Real-Time Speech-to-Speech (s2s) Voice AI


Whippy now supports real-time speech-to-speech AI models, enabling natural, instant voice conversations powered by OpenAI’s realtime models.
How It Works
Speech-to-speech (s2s) models process audio input and generate audio output directly. Unlike traditional setups that rely on separate speech-to-text (STT) and text-to-speech (TTS) systems, these models handle everything in one step. This creates a faster, smoother, and more natural experience inside Whippy.
Whippy now supports three realtime models:
- gpt-4o-realtime – best for advanced, natural conversations
- gpt-realtime – balanced for general use
- gpt-4o-mini-realtime – lightweight, cost-efficient option
When setting up a voice agent, you can:
1. Select a realtime model based on performance vs. cost needs.
2. Pick a voice from OpenAI’s available options (male, female, neutral).
3. Start a live conversation directly in Whippy with real-time audio responses.

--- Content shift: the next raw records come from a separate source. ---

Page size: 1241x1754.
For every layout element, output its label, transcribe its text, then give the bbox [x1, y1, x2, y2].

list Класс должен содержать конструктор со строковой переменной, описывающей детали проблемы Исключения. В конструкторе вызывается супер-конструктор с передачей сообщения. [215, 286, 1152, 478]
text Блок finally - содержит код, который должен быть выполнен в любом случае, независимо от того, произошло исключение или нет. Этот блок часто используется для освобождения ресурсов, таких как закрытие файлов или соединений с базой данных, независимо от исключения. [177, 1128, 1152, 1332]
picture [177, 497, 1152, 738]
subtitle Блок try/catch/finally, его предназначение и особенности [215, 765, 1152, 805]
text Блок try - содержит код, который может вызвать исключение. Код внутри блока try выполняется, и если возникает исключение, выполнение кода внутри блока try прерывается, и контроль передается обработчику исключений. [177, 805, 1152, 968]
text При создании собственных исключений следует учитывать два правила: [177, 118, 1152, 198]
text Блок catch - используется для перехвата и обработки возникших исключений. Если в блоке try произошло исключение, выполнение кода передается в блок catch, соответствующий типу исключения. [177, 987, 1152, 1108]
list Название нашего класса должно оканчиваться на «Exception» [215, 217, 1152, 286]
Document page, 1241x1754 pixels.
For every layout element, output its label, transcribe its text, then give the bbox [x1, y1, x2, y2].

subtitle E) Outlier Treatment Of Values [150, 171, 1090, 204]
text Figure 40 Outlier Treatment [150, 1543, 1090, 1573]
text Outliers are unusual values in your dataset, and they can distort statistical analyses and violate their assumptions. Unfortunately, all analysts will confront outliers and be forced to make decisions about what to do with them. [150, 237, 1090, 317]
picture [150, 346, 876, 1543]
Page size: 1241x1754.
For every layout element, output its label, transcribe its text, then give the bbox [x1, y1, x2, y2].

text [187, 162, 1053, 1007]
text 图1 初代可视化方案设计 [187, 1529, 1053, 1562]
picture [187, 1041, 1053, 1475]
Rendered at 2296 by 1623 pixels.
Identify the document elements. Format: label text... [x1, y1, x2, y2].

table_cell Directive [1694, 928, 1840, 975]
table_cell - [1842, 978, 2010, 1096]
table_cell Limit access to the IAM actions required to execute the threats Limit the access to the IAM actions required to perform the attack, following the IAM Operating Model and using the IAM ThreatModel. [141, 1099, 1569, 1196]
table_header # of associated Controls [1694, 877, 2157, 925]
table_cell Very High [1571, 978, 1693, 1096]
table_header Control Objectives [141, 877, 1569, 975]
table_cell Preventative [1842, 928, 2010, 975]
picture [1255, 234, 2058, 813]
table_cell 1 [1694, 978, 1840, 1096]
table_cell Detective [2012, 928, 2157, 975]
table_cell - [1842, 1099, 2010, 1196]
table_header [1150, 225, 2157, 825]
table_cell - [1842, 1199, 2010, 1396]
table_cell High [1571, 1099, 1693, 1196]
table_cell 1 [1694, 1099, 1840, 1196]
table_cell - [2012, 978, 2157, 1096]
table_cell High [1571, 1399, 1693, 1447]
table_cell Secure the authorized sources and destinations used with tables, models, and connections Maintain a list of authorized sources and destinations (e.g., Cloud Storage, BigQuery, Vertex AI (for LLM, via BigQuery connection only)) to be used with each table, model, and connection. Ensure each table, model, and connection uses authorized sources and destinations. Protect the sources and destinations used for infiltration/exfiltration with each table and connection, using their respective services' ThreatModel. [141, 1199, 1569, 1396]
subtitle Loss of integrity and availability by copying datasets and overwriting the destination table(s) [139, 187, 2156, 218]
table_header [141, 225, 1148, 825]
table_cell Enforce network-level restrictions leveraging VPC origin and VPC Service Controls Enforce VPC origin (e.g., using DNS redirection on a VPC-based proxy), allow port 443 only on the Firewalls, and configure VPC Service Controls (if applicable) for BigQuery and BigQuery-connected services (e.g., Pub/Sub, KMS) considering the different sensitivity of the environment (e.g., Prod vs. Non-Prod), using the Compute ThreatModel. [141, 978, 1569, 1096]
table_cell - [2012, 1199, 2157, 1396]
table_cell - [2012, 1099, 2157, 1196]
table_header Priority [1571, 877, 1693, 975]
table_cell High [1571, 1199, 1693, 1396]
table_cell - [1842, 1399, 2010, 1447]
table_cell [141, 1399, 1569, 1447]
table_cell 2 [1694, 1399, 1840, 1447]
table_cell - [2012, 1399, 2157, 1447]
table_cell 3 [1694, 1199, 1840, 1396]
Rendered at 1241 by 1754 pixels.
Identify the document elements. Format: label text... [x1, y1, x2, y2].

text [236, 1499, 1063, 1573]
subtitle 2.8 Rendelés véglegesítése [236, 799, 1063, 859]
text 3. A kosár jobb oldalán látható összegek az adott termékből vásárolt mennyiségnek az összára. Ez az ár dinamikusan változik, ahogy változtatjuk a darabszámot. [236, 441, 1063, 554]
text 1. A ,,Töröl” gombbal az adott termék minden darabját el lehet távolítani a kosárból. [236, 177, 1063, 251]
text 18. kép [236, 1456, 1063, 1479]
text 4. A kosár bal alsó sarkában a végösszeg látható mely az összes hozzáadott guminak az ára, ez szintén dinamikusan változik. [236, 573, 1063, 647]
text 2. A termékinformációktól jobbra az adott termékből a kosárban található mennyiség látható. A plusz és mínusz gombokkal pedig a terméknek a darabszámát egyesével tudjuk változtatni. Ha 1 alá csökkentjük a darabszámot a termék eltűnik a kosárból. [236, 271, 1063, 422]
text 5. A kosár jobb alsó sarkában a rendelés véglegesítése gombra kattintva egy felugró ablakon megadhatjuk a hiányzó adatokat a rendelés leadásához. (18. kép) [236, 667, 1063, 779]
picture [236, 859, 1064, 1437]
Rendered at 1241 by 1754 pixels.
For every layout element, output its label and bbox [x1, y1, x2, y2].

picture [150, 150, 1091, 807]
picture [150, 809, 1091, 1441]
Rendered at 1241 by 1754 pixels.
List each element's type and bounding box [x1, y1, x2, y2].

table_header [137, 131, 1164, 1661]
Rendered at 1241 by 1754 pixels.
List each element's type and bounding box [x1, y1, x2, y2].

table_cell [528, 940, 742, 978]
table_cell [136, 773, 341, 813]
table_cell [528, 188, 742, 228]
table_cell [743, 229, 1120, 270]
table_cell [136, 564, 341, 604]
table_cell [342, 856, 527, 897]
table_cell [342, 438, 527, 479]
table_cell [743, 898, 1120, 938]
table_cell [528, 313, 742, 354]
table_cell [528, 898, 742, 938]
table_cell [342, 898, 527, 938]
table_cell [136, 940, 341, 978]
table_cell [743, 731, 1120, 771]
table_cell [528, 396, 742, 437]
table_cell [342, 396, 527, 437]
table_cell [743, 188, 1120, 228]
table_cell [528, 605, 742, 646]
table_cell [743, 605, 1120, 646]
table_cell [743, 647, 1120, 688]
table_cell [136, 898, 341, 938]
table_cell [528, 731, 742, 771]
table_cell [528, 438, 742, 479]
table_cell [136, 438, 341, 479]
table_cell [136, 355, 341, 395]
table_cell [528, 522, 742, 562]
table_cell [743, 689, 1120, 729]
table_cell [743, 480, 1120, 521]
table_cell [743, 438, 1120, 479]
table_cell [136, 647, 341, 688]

4. Reconfigure models or voices between sessions as needed.
Why It Matters
Low latency (~200ms): Conversations feel smooth and responsive.
Natural voices: High-quality, pre-trained options ensure human-like tone and flow.
Unified experience: A single model handles the process, reducing complexity and integration overhead.
This makes it easier to build real-time voice agents for sales calls, support lines, or interactive demos — all within Whippy, without relying on separate voice providers.